Just be sure to encrypt your ipfs data, for stuff you want stored, but not shared. There are also useful tools like "steghide" which will encrypt your data and hide it in something like the static of a regular picture file, or "gpg" for just regular encryption, lots of other ones too. There are also useful services, like ipfs pinning services that will pin your files for a small fee if you need something to keep them pinned in case your servers go offline.
I was wondering about this. So this took doesn't have encryption built in? I mean, are files public by default so long as you know the CID?
Yes, ipfs is designed as a universal file access protocol, but has no built in encryption capabilities. The people who built it were more thinking youtube, or bittorrent than privacy or secure communication. If you want to share private data, or access your private data from multiple places, you need to put the encryption layer on top of it.
Got it thanks
Synology is the way
I use them at work (cameras and backup storage) and I highly recommend for the purpose shared in this post.
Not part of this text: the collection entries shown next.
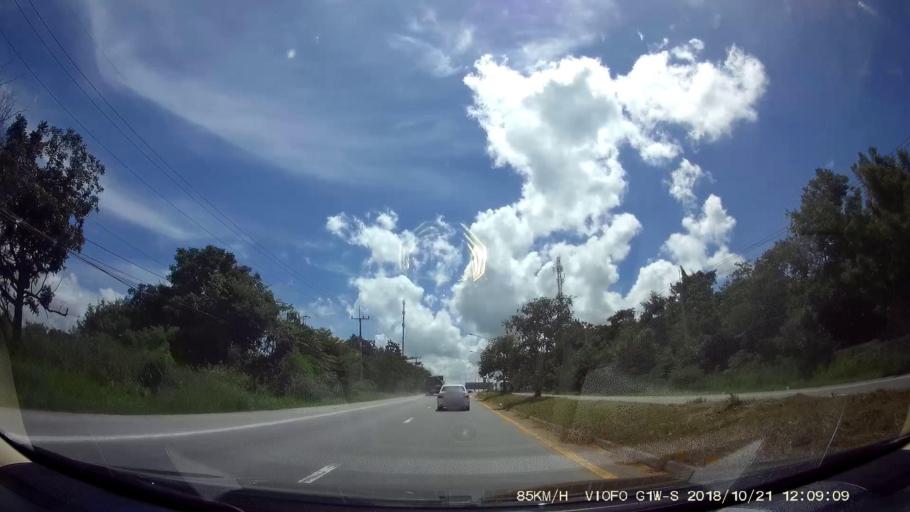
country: TH
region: Chaiyaphum
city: Chatturat
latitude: 15.4242
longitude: 101.8320
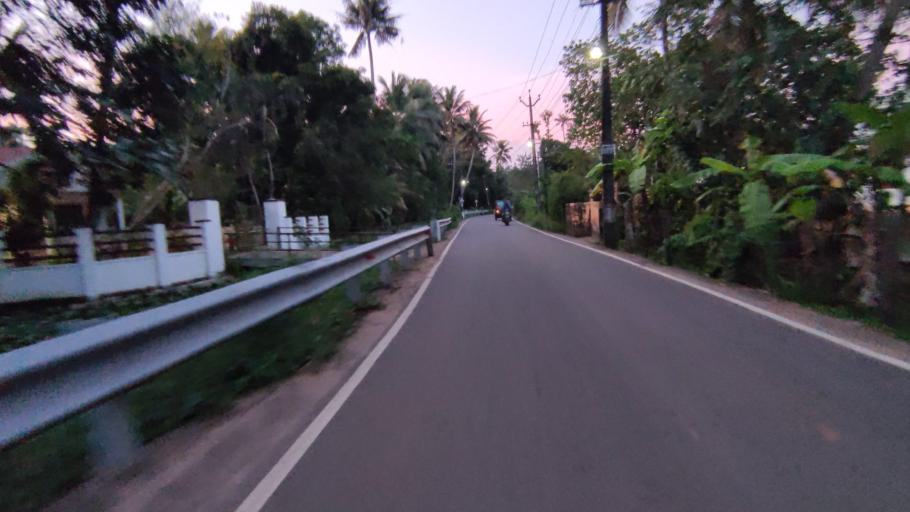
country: IN
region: Kerala
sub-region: Kottayam
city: Kottayam
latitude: 9.5841
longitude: 76.4361
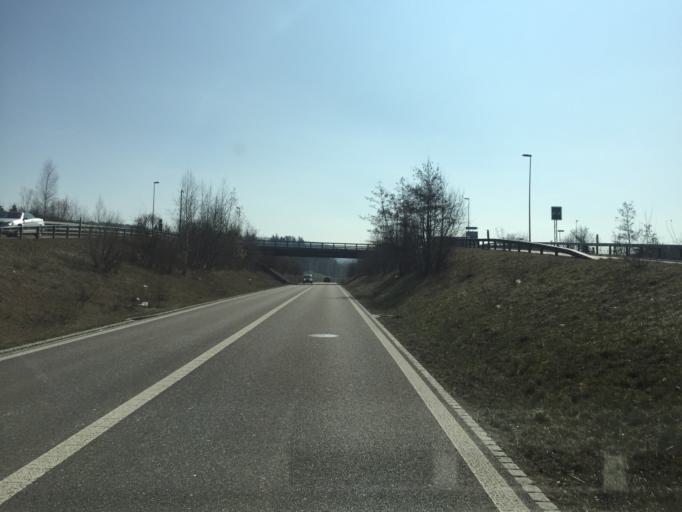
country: CH
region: Saint Gallen
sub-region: Wahlkreis Wil
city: Jonschwil
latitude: 47.4235
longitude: 9.0689
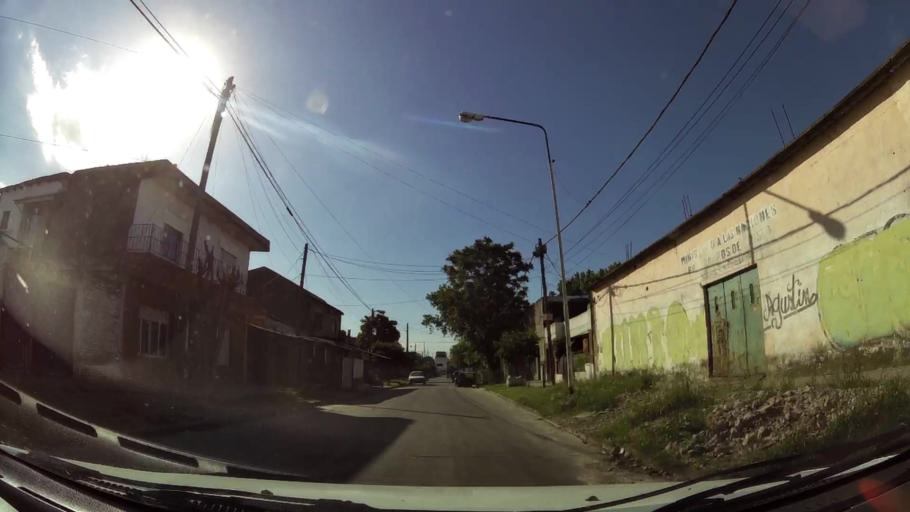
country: AR
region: Buenos Aires
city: Hurlingham
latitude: -34.5620
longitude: -58.6237
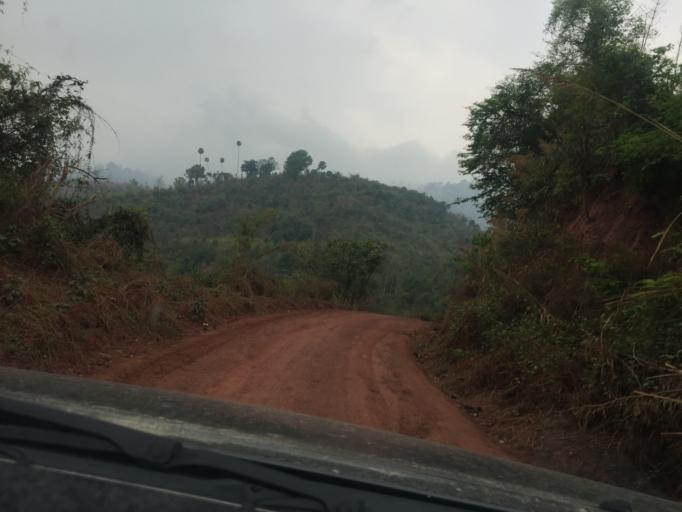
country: TH
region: Nan
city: Bo Kluea
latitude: 18.8470
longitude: 101.4137
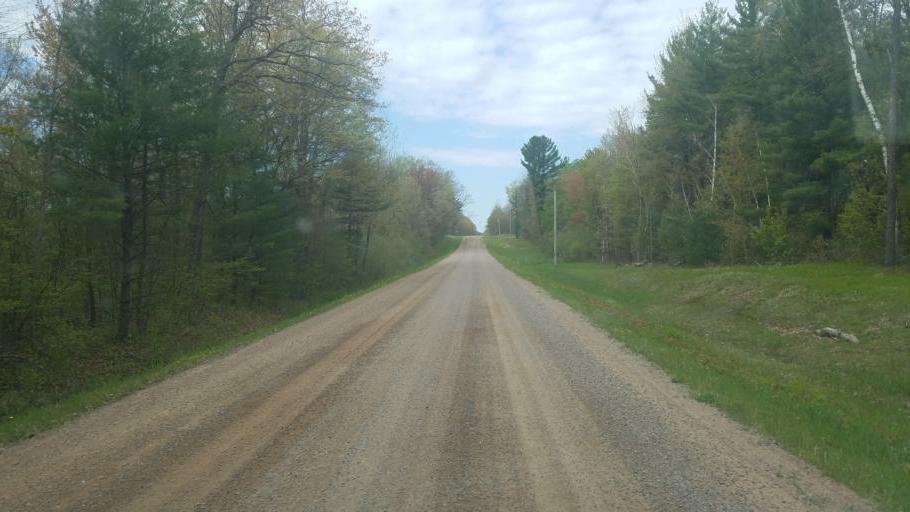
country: US
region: Wisconsin
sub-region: Clark County
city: Neillsville
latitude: 44.4660
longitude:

I will be buying my own soon. I'm concerned that since day I'll say something Google doesn't like and they'll lock me out from my years of pictures and emails and whatever.
If you know how to set up a VPN it’s privately accessible from anywhere in the world. If not you can make a Synology account to access remotely.
Those synology boxes can also be a network time server, chat server, DNS server, and other such functions. Really cool
Yeah. They are very cool.
Supposedly they can sync your photos from the major services too.
The old ones are slow as balls but the new amd ones look promising. Saving for a 12 bay over here.
Synology is a Taiwanese company if I’m not mistaken
Yes that's right.
Another great post. It’s just sad that we’re having to plan to use Chinese dissident anti-censorship tactics in the US where this sort of thing isn’t supposed to happen.
Thanks! This specific piece of tech was inevitable I think, but yeah, I don’t want there a reason for one personal
PROTONMAIL
DO people pin' viruses and malware?
People definitely could use IPFS for that yes.
Technologies change very quickly - and those of us who made the jump from 8track players to CD's - are still behind on most of the TECH that is available today.
IPFS sounds really good... and yet - how do I trust the other sources not to vandalize my laptop?
Is there a version for a 2nd grader? That is what I would need.
Have a file you want to share?
Now your uploaded file is available on the internet.
If the file is being censored or IPFS gateways like ipfs.io are blocked on your network share the file CID instead of a link. Paste the CID in the bar at the top of the desktop client and it will retrieve the file for you bypassing gateways.
Play around with it if you have some time. Even if you don’t use it remember that things like this exist as they may be necessary in the future. You may run into someone who CAN use it now.
Just encrypt anything you store offsite or better yet, don't use their services at all.
Problem solved.
Ok, so I have the desktop version running, how do I support people by hosting files that otherwise get taken down? Is there a place to go to pick a set of files to download and then host locally? Like the pillow guys videos and such?
another +1 for ipfs. great post. upvote this everyone! ipfs is the future of the post-apocalyptic internet!